WHAT TO PRODUCE: Output exactly the span of lines beginning with the one that holds "CORRESPONDIENTE, POR TAL MOTIVO PROCEDIMOS" and ending with the last line of the data below.
(Beginning of SUPPLIED MATERIAL)
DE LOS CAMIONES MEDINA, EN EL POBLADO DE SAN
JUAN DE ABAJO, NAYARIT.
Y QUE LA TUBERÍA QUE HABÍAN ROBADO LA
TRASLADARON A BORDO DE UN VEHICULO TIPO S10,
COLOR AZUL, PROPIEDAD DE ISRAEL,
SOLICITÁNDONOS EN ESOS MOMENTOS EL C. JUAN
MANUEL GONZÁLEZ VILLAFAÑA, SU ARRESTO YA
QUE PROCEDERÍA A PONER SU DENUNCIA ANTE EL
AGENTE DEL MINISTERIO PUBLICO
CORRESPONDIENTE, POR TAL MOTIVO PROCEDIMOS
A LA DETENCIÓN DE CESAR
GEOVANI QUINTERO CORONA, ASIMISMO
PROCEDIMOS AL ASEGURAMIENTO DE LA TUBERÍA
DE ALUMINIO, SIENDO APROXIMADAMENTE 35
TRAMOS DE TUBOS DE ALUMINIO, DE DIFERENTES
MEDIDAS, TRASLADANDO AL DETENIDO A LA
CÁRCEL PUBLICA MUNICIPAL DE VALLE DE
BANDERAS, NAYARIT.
(End of SUPPLIED MATERIAL)
TASK RESPONSE:
CORRESPONDIENTE, POR TAL MOTIVO PROCEDIMOS
A LA DETENCIÓN DE CESAR
GEOVANI QUINTERO CORONA, ASIMISMO
PROCEDIMOS AL ASEGURAMIENTO DE LA TUBERÍA
DE ALUMINIO, SIENDO APROXIMADAMENTE 35
TRAMOS DE TUBOS DE ALUMINIO, DE DIFERENTES
MEDIDAS, TRASLADANDO AL DETENIDO A LA
CÁRCEL PUBLICA MUNICIPAL DE VALLE DE
BANDERAS, NAYARIT.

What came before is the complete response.